The Wall St. sign can be seen near the New York Stock Exchange (NYSE) in New York City on May 4, 2021.
Brendan McDermid | Reuters
After a busy and profitable 2021, Wall Street will see its highest bonuses since the Great Recession, according to a report by Johnson Associates.
Booming deal activity, a hot IPO market and soaring stocks mean bankers and traders are waiting for oversized performance-based pay, the report released Tuesday said.
But the strong recovery in business this year has created an unprecedented workload for Wall Street professionals – and a competitive job market as companies prepare to pay a premium to retain top talent and attract new employees.
Companies are “very concerned about sales, although pay will rise significantly,” Alan Johnson, managing director of Johnson Associates, told CNBC.
Johnson Associates used public data from banks and asset management companies, as well as proprietary customer insights, to calculate projected year-end incentives on an employee-adjusted basis. Some investment banks, including Goldman Sachs, publish quarterly earnings reports on how much management has reserved for employee compensation.

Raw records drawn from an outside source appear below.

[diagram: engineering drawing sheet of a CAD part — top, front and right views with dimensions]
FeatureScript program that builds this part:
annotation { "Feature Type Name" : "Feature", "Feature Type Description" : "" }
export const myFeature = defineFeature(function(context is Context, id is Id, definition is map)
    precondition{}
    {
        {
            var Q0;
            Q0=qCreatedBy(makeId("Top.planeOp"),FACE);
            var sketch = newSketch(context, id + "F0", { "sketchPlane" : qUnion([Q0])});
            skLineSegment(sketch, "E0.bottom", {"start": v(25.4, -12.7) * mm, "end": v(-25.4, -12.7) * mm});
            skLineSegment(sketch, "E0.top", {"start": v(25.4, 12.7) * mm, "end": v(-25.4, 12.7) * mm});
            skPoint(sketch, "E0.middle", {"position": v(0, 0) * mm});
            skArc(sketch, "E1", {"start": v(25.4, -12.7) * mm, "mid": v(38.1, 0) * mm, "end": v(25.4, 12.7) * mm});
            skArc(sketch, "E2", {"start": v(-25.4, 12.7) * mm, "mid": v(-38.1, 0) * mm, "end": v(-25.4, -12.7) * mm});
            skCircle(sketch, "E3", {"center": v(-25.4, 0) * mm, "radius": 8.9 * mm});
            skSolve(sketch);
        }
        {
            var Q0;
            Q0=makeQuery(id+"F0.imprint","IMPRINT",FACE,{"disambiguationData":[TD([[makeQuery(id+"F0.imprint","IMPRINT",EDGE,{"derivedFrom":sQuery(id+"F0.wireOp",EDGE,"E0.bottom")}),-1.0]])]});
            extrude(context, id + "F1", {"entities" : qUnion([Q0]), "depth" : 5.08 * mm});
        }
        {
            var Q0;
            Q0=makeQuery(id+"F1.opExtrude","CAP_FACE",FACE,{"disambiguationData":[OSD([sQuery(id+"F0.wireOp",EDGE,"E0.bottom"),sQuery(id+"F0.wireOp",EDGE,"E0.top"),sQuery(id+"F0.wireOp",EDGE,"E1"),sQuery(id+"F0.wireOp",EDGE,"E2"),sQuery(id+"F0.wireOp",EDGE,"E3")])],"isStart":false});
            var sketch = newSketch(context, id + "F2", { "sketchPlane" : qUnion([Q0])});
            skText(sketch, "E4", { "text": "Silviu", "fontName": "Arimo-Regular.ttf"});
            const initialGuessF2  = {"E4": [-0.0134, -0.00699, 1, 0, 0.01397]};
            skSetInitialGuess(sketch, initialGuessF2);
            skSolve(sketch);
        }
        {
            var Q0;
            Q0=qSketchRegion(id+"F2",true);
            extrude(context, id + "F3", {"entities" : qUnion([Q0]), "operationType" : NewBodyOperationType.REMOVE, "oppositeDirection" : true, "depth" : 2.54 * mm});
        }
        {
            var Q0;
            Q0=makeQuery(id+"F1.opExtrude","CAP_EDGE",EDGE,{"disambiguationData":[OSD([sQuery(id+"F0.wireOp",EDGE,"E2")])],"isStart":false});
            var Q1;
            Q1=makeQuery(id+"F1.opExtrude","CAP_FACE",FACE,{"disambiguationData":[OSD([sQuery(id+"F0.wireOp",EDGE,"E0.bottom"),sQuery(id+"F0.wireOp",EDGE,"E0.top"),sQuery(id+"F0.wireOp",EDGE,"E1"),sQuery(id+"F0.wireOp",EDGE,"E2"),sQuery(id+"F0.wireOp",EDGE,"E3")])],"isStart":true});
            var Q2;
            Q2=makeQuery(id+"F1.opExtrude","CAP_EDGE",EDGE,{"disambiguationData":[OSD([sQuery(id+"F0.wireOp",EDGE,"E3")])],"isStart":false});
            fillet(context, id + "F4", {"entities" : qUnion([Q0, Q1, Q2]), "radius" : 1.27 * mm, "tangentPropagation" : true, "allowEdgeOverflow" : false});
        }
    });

Overall investment banking underwriter bonuses are projected to increase by 30% to 35% year over year. For investment banking advisors and stock traders, this jump is estimated at 20-25% year over year. Johnson Associates also forecasts double-digit increases in bonuses for private equity, wealth management and hedge fund roles.
(Source: Johnson Associates)
The estimated record bonuses, which include cash and stock rewards, come after a pandemic-plagued 2020 year in which activity slowed for many bankers and incentives waned towards the end of the year, although traders benefited from strong trading volumes brought about by the Federal Reserve’s moves to The markets were fueled.
In contrast, “the year’s business results have been excellent,” said Johnson.
Business is expected to remain strong and incentives elevated over the next year, although growth is likely to slow down, according to Johnson.
“I do not think so [bonuses] will go as high next year. … I think that was a leap, “he said.” But the chances are that ’22 will be a really good year. “
Not only will the bonuses rise, but the basic salaries should also rise. While Wall Street has long preferred to reward its workers with performance-based year-end bonuses, the competitive labor market landscape and inflation are driving base salaries higher.
After the increased attention in the junior banker culture this year, companies across the street have raised their salary floors, with Goldman Sachs increasing salaries for their entry-level positions in investment banking from $ 85,000 to $ 110,000.
According to Johnson, base salaries could rise well over 3% and even over 7% across the financial services industry.
“Basic salaries are more important than ever,” he said.
– CNBC’s Hugh Son contributed to this report.